----- INFORMATION SUPPLIED -----

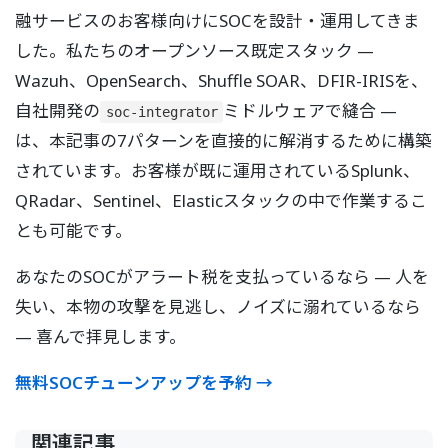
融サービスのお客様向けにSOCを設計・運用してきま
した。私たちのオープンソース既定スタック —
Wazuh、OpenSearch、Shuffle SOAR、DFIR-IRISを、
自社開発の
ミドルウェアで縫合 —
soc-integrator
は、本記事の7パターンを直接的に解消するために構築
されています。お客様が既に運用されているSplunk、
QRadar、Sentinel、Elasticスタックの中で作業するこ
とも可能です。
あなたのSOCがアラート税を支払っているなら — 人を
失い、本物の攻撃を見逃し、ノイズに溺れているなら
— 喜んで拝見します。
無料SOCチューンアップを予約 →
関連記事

-----
----- INFORMATION SUPPLIED -----

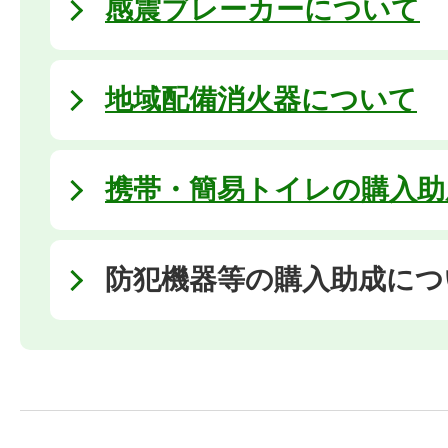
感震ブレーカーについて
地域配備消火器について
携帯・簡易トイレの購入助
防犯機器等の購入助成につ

-----

* **TRY IT**
Could you repeat exactly the lines in the listing above from the one with "感震ブレーカーについて" down to the one with "防犯機器等の購入助成につ"? Include both of those lines.

* **PROBLEM SOLUTION**
感震ブレーカーについて
地域配備消火器について
携帯・簡易トイレの購入助
防犯機器等の購入助成につ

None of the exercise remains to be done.